#2 Postcards from Quarantine: Fear is a Four Letter Word
During this extraordinary time while self-distancing and WFHing, we want to capture the voices around our community in a singular spot.
This quarantine experience has inspired my creative writing muscle, I am being motivated to share my thoughts and emotions to encapsulate this moment and offer encouragement for what’s next.
I will publish blogs as I am stirred to put thought on paper and invite you to read and share them. But it’s not just about me, our social media feeds are full of many voices being published but I can’t keep up.
We invite you to publish your voices here on BrightSpot as a repository of hope. We are looking for encouraging messages and stories to build us up as we seek to rise in these uncertain times.

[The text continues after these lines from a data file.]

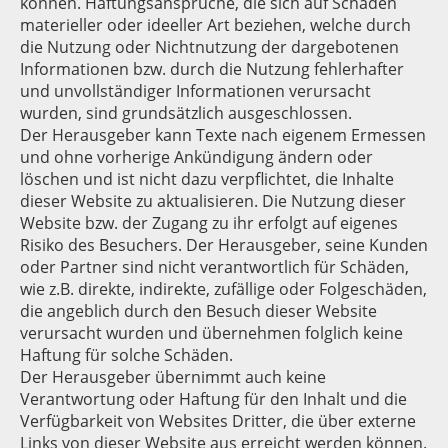
können. Haftungsansprüche, die sich auf Schäden
materieller oder ideeller Art beziehen, welche durch
die Nutzung oder Nichtnutzung der dargebotenen
Informationen bzw. durch die Nutzung fehlerhafter
und unvollständiger Informationen verursacht
wurden, sind grundsätzlich ausgeschlossen.
Der Herausgeber kann Texte nach eigenem Ermessen
und ohne vorherige Ankündigung ändern oder
löschen und ist nicht dazu verpflichtet, die Inhalte
dieser Website zu aktualisieren. Die Nutzung dieser
Website bzw. der Zugang zu ihr erfolgt auf eigenes
Risiko des Besuchers. Der Herausgeber, seine Kunden
oder Partner sind nicht verantwortlich für Schäden,
wie z.B. direkte, indirekte, zufällige oder Folgeschäden,
die angeblich durch den Besuch dieser Website
verursacht wurden und übernehmen folglich keine
Haftung für solche Schäden.
Der Herausgeber übernimmt auch keine
Verantwortung oder Haftung für den Inhalt und die
Verfügbarkeit von Websites Dritter, die über externe
Links von dieser Website aus erreicht werden können.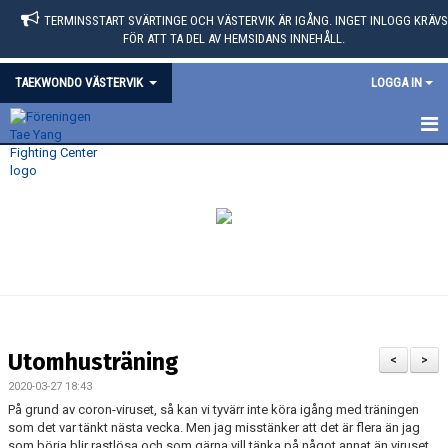
TERMINSSTART SVÄRTINGE OCH VÄSTERVIK ÄR IGÅNG. INGET INLOGG KRÄVS
FÖR ATT TA DEL AV HEMSIDANS INNEHÅLL.
TAEKWONDO VÄSTERVIK
LOGGA IN
HEM
KALENDER
BILDGALLERI
Utomhusträning
<
>
2020-03-27 18:43
På grund av coron-viruset, så kan vi tyvärr inte köra igång med träningen
som det var tänkt nästa vecka. Men jag misstänker att det är flera än jag
som börja blir rastlösa och som gärna vill tänka på något annat än viruset.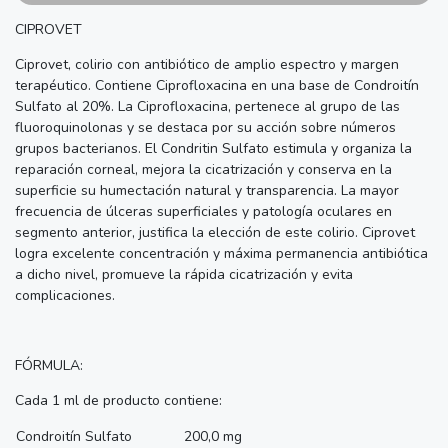
CIPROVET
Ciprovet, colirio con antibiótico de amplio espectro y margen
terapéutico. Contiene Ciprofloxacina en una base de Condroitín
Sulfato al 20%. La Ciprofloxacina, pertenece al grupo de las
fluoroquinolonas y se destaca por su acción sobre números
grupos bacterianos. El Condritin Sulfato estimula y organiza la
reparación corneal, mejora la cicatrización y conserva en la
superficie su humectación natural y transparencia. La mayor
frecuencia de úlceras superficiales y patología oculares en
segmento anterior, justifica la elección de este colirio. Ciprovet
logra excelente concentración y máxima permanencia antibiótica
a dicho nivel, promueve la rápida cicatrización y evita
complicaciones.
FÓRMULA:
Cada 1 ml de producto contiene:
Condroitín Sulfato
200,0 mg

Simply contact us through our “Contact Form” and let us know you’re interested and we will communicate with you directly. We look forward to hearing from you.
April 2, 2020
Fear is a Four Letter Word
Fear is a four letter word, an acronym for “False Evidence Appearing Real”. My executive coach shared this acronym with me several years ago when I was fearful of low revenue, low cash flow, and increased costs. The acronym brought some relief in realizing that my fear was in my head. It seems almost trivial now in the wake of the COVID-19 Pandemic.

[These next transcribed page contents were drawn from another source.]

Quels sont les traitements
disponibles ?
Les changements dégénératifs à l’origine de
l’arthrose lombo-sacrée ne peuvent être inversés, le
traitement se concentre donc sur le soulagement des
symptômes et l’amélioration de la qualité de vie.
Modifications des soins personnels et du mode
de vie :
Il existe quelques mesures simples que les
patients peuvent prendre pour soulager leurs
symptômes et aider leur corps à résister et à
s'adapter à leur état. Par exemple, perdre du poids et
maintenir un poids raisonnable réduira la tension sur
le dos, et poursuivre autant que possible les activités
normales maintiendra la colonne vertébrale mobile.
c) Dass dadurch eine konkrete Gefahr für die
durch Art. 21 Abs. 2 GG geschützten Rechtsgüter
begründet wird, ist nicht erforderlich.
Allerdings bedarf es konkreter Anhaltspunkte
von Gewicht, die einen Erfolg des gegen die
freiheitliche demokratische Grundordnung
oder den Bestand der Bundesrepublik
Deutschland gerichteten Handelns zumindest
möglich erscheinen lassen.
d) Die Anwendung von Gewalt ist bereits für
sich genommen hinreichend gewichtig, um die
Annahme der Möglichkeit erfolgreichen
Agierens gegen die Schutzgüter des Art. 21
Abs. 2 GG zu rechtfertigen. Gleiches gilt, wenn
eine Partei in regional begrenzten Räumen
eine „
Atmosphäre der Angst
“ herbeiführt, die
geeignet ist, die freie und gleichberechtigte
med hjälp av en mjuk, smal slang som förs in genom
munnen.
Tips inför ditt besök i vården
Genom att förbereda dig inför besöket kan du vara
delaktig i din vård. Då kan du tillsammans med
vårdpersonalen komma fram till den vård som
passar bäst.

I admit I have a fear of the dark, sometimes worse than others and I can’t explain why or how I developed this fear. When I go to bed at night, I often walk out front of my house and study the night and the change to our neighborhood. The shrubs turn to shadows, corners are darkened, sounds are crisper, and my senses go into overdrive. I challenge myself to be still and learn from the dark, that all is well at night as in the day.
Light is a comfort for me, I can see my surroundings, I hear familiar sounds, shadows evaporate, and colors enlighten my view. What I have learned is that this comfort is as false as fear if I am not present and balanced with what is in front of me. There is a natural balance in life of light and dark, between self-serving and selfless, prudent versus over-prepared. I am at my best when I am able to be healthy and serve others. If it tilts either direction, it creates fear or denial.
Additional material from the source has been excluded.